Source excerpt
.....
During my last years at Tyler I worked closely with sculptor Italo Scanga who at that time was incorporating glass into his work. Italo invited me to come to Seattle to be his student at the Pilchuck Glass School the following summer. It was at Pilchuck that I first met and worked with Dale Chihuly, Fritz Dreisback and Venetian master glassblower Checco Ongaro. Having the opportunity to work directly with professionals of that caliber served to broadened my vision of the possibilities glass offered as a medium. Indeed that summer at PiIchuck confirmed my desire to work with hot glass, although having just graduated from art school I was faced with the financial reality of being unable to afford a glass studio of my own.
.....
Collected data
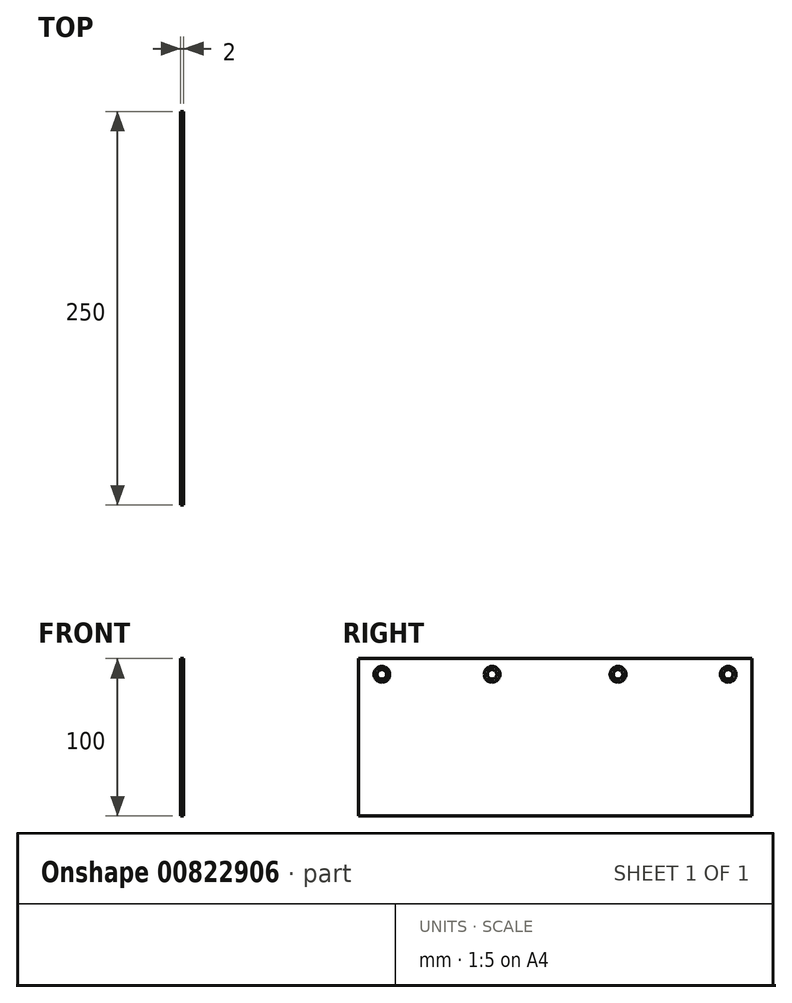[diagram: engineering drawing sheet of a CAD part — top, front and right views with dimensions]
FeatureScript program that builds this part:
.....
Can you retype everything in the glass studio excerpt from "During my last" down to "studio of my own."? The data has no connection to the glass studio excerpt.

During my last years at Tyler I worked closely with sculptor Italo Scanga who at that time was incorporating glass into his work. Italo invited me to come to Seattle to be his student at the Pilchuck Glass School the following summer. It was at Pilchuck that I first met and worked with Dale Chihuly, Fritz Dreisback and Venetian master glassblower Checco Ongaro. Having the opportunity to work directly with professionals of that caliber served to broadened my vision of the possibilities glass offered as a medium. Indeed that summer at PiIchuck confirmed my desire to work with hot glass, although having just graduated from art school I was faced with the financial reality of being unable to afford a glass studio of my own.